**Письменное задание:**
Повторите дословно всё, начиная с первой строки данных и вплоть до строки с «genus: Porcellio» включительно.
++++ Исходные данные
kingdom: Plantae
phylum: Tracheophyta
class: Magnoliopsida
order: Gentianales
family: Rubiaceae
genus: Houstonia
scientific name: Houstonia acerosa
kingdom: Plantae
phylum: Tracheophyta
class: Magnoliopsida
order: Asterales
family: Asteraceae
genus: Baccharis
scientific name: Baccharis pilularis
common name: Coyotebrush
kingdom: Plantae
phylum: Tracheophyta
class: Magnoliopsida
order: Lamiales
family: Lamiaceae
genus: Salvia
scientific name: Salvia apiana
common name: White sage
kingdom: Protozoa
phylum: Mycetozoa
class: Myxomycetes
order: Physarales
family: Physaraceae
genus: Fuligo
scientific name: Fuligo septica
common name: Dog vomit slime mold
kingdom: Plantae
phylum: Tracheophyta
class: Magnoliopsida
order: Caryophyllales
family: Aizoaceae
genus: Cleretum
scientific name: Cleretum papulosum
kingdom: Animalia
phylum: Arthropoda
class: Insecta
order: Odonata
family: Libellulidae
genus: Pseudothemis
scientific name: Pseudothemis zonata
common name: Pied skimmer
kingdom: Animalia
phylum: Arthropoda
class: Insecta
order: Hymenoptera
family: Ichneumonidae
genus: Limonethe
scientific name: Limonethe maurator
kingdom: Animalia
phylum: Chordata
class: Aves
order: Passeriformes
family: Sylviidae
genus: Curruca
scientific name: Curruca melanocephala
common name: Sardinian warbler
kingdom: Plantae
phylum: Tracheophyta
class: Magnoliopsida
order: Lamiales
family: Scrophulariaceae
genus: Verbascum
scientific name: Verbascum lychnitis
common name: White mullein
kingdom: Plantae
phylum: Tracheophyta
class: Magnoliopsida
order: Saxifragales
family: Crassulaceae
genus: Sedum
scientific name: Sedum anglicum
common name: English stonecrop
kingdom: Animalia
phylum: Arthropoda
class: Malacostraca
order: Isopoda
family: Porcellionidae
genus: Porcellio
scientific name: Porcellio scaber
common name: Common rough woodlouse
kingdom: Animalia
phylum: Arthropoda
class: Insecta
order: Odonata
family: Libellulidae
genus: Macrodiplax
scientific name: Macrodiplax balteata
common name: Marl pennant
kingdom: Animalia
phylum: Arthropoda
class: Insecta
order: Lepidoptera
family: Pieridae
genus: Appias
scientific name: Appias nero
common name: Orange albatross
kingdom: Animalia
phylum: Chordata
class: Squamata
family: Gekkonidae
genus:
++++++++
**Полный ответ:**
kingdom: Plantae
phylum: Tracheophyta
class: Magnoliopsida
order: Gentianales
family: Rubiaceae
genus: Houstonia
scientific name: Houstonia acerosa
kingdom: Plantae
phylum: Tracheophyta
class: Magnoliopsida
order: Asterales
family: Asteraceae
genus: Baccharis
scientific name: Baccharis pilularis
common name: Coyotebrush
kingdom: Plantae
phylum: Tracheophyta
class: Magnoliopsida
order: Lamiales
family: Lamiaceae
genus: Salvia
scientific name: Salvia apiana
common name: White sage
kingdom: Protozoa
phylum: Mycetozoa
class: Myxomycetes
order: Physarales
family: Physaraceae
genus: Fuligo
scientific name: Fuligo septica
common name: Dog vomit slime mold
kingdom: Plantae
phylum: Tracheophyta
class: Magnoliopsida
order: Caryophyllales
family: Aizoaceae
genus: Cleretum
scientific name: Cleretum papulosum
kingdom: Animalia
phylum: Arthropoda
class: Insecta
order: Odonata
family: Libellulidae
genus: Pseudothemis
scientific name: Pseudothemis zonata
common name: Pied skimmer
kingdom: Animalia
phylum: Arthropoda
class: Insecta
order: Hymenoptera
family: Ichneumonidae
genus: Limonethe
scientific name: Limonethe maurator
kingdom: Animalia
phylum: Chordata
class: Aves
order: Passeriformes
family: Sylviidae
genus: Curruca
scientific name: Curruca melanocephala
common name: Sardinian warbler
kingdom: Plantae
phylum: Tracheophyta
class: Magnoliopsida
order: Lamiales
family: Scrophulariaceae
genus: Verbascum
scientific name: Verbascum lychnitis
common name: White mullein
kingdom: Plantae
phylum: Tracheophyta
class: Magnoliopsida
order: Saxifragales
family: Crassulaceae
genus: Sedum
scientific name: Sedum anglicum
common name: English stonecrop
kingdom: Animalia
phylum: Arthropoda
class: Malacostraca
order: Isopoda
family: Porcellionidae
genus: Porcellio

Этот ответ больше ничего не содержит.